A massive international effort has taken a big step toward mapping all the major cancer-causing mutations in the human genome, generating new knowledge about how tumors form.

The extensive role played by large-scale structural mutations in cancer was among the findings of the Pan-Cancer Analysis of Whole Genomes (PCAWG) Project, according to Rameen Beroukhim, MD, PhD, of Dana-Farber and the Broad Institute of MIT and Harvard. Beroukhim is co-senior author of two of 23 major papers published Feb. 5 in Nature and its affiliated journals after a decade-long study sequencing the genomes of 38 types of cancer in nearly 2,800 patients.

Rearrangements bring together pieces of the genome (the entire complement of genes in normal and cancer cells) that are normally distant from each other. A single rearrangement can lead to an amplification or deletion of hundreds or thousands of genes — abnormalities that can lead to cancer development.


“The whole genome sequencing data in PCAWG is particularly useful for the study of rearrangements because it covers the whole genome,” Beroukhim explains.


He and his colleagues identified 52 regions of the genome that are preferentially broken by rearrangements, often because those regions contain cancer genes.


“We also identified 90 pairs of genomic loci that were brought together by rearrangements more often than expected, again suggesting these contribute to cancer,” Beroukhim explains.


Until recently, research on the cancer genome was focused on just the 1% of the genes that carry the code for making proteins. The new project took on the remaining vast number of genes that don’t code for proteins but may be involved in regulating genes.

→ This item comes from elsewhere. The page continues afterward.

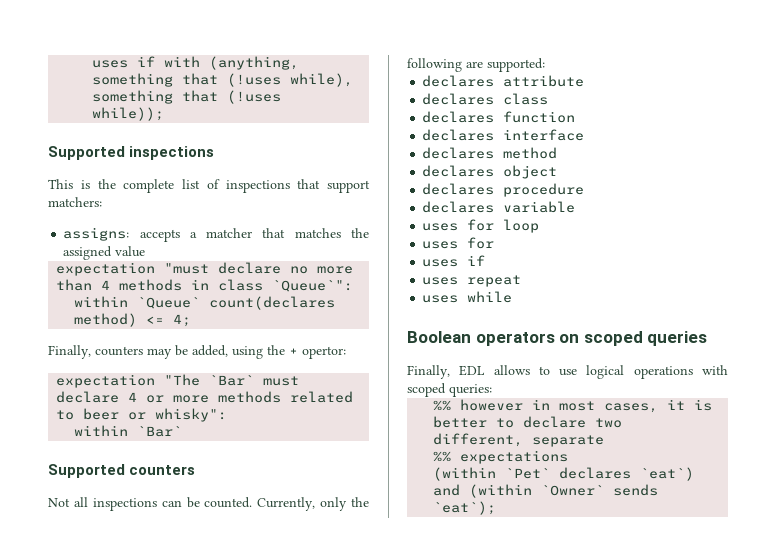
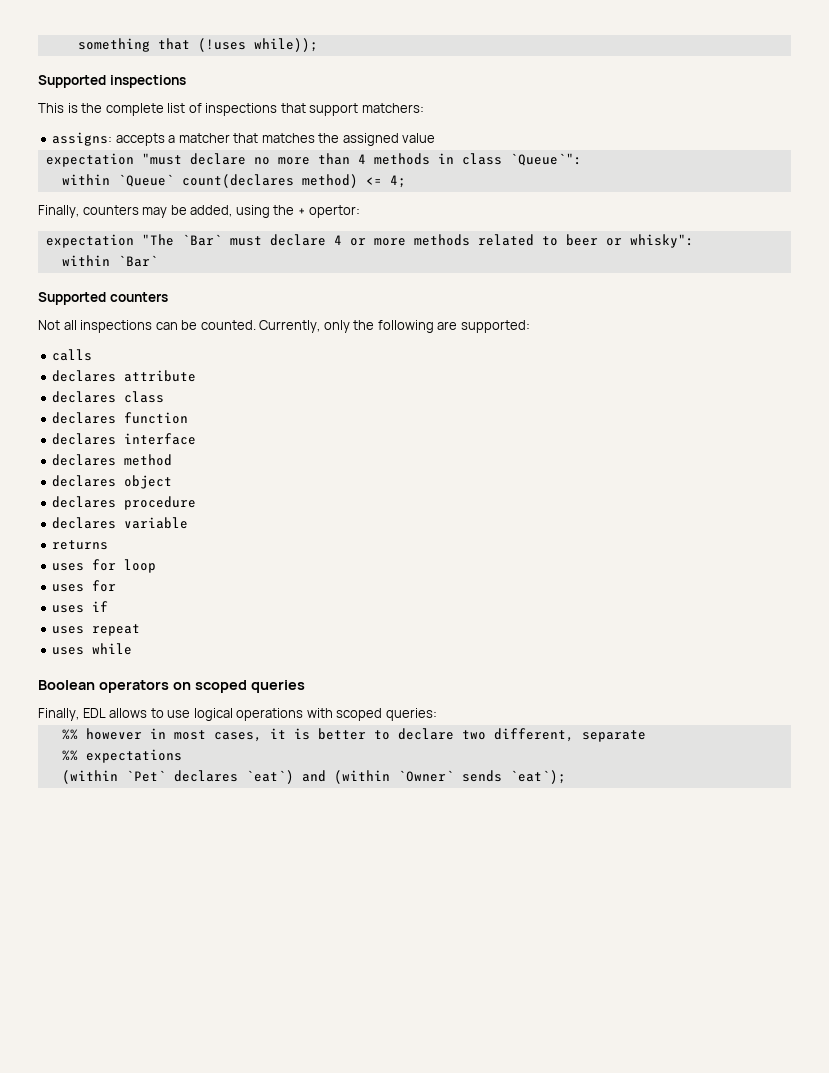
[92,56,300,70] [92,73,354,87] uses if with (anything, something that (!uses while), -> (77, 45) none
(545, 65) none -> [52,349,93,361] // calls
(576, 207) none -> [52,540,109,550] // returns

One finding of the project was that, on average, the genome of cancer cells contains four or five “driver” mutations — that is, alterations that are the principal genetic abnormalities causing cancerous growth and survival of tumors. However, in about 5% of cases, no drivers were identified.


Using the data generated by the project, 16 working groups examined multiple aspects of cancer development, causation, progression, and classification, confirming previous findings and identifying a large diversity of molecular processes that generate cancer-causing mutations.


“It was heartening that this very large group was able to bring together disparate resources and work to come up with some groundbreaking findings,” says Beroukhim.


Scientists who led the study say that this abundance of new information should help with the development of new tools and therapies to detect cancer earlier, create additional targeted therapies, and treat patients more successfully.